Data extracts:
※ ※ ※

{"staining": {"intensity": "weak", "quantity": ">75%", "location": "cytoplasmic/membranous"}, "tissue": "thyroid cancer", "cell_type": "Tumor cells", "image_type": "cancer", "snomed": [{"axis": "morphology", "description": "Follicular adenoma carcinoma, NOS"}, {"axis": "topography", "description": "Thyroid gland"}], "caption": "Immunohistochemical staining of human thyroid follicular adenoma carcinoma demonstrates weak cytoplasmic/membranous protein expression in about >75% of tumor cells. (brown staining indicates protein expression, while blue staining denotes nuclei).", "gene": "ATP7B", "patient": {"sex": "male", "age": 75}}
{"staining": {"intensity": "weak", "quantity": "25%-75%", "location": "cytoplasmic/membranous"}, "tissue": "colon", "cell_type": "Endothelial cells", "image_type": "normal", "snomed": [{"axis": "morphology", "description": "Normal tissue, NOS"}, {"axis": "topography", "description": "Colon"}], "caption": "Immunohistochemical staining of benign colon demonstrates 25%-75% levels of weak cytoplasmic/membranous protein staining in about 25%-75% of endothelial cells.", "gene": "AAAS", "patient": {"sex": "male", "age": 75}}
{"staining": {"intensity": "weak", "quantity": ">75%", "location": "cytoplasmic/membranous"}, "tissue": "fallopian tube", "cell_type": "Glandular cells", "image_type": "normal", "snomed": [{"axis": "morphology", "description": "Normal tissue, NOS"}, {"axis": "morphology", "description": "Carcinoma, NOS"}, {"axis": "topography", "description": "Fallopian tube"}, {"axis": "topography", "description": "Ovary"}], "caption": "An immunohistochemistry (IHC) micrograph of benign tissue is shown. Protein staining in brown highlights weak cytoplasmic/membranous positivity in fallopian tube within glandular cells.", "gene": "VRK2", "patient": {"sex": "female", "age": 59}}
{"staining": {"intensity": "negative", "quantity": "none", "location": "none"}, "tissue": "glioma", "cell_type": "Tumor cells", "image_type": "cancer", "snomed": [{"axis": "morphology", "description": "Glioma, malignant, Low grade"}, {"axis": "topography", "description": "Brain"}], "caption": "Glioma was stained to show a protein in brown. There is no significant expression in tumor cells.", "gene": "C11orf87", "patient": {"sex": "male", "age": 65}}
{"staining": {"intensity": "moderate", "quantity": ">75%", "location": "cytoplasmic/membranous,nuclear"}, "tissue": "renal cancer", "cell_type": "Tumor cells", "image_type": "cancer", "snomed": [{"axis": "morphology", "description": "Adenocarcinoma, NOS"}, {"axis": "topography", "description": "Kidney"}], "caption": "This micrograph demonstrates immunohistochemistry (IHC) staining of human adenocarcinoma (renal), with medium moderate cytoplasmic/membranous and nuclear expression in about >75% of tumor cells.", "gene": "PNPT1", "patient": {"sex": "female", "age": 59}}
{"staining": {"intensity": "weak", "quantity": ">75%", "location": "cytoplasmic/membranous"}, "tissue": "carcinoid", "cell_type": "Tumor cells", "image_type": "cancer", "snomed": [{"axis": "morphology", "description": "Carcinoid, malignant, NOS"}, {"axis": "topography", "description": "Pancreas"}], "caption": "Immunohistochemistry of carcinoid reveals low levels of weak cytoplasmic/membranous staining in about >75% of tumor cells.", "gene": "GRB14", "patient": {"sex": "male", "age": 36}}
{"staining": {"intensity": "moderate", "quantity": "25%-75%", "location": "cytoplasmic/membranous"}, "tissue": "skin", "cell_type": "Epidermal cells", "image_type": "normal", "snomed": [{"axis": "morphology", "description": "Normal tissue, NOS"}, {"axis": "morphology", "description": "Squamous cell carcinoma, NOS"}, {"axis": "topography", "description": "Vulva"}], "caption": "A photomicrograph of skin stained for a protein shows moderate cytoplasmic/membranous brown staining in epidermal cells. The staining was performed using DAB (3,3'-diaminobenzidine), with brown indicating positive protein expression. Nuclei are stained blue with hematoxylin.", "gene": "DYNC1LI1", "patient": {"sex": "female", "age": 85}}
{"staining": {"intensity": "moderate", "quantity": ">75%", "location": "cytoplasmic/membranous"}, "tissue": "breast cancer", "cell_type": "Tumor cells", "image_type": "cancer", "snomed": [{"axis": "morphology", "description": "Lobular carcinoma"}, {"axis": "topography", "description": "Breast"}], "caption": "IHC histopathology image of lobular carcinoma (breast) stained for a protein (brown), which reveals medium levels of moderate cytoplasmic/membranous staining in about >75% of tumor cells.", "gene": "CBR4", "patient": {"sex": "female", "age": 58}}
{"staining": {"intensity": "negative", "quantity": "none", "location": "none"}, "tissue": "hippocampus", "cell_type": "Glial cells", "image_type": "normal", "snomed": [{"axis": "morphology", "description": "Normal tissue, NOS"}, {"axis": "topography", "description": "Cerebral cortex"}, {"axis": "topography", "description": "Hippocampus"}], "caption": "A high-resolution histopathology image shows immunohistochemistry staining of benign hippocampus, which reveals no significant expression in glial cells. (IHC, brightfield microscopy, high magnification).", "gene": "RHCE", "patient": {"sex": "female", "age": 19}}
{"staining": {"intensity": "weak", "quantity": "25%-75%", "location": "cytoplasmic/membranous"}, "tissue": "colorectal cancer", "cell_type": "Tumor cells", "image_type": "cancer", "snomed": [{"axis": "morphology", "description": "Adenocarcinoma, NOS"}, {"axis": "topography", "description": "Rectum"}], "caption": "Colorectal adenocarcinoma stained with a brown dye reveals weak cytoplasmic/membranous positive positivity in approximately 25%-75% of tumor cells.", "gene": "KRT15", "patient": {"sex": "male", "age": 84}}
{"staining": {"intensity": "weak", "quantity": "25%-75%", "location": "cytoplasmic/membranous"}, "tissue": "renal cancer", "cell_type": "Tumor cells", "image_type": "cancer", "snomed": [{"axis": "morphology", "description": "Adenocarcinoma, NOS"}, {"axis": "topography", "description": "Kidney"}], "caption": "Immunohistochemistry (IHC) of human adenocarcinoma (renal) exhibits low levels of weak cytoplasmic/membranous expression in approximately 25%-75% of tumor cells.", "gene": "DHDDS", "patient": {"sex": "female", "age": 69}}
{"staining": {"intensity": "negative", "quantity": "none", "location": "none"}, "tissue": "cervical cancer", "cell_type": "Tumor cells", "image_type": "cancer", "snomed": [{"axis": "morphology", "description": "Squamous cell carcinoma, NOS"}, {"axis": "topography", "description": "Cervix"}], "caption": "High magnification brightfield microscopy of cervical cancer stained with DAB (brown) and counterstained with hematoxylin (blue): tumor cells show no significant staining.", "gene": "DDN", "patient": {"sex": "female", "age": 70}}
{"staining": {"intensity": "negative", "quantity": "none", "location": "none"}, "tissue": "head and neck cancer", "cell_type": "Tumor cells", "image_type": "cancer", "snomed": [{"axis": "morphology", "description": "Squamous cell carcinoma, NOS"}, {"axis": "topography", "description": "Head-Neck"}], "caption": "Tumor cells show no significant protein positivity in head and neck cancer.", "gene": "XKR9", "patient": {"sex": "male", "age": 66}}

※ ※ ※

Prompt: Please give back the records exactly as written, beginning at the first line and including the line that holds "of benign colon" as the last.

Solution for this exercise:
{"staining": {"intensity": "weak", "quantity": ">75%", "location": "cytoplasmic/membranous"}, "tissue": "thyroid cancer", "cell_type": "Tumor cells", "image_type": "cancer", "snomed": [{"axis": "morphology", "description": "Follicular adenoma carcinoma, NOS"}, {"axis": "topography", "description": "Thyroid gland"}], "caption": "Immunohistochemical staining of human thyroid follicular adenoma carcinoma demonstrates weak cytoplasmic/membranous protein expression in about >75% of tumor cells. (brown staining indicates protein expression, while blue staining denotes nuclei).", "gene": "ATP7B", "patient": {"sex": "male", "age": 75}}
{"staining": {"intensity": "weak", "quantity": "25%-75%", "location": "cytoplasmic/membranous"}, "tissue": "colon", "cell_type": "Endothelial cells", "image_type": "normal", "snomed": [{"axis": "morphology", "description": "Normal tissue, NOS"}, {"axis": "topography", "description": "Colon"}], "caption": "Immunohistochemical staining of benign colon demonstrates 25%-75% levels of weak cytoplasmic/membranous protein staining in about 25%-75% of endothelial cells.", "gene": "AAAS", "patient": {"sex": "male", "age": 75}}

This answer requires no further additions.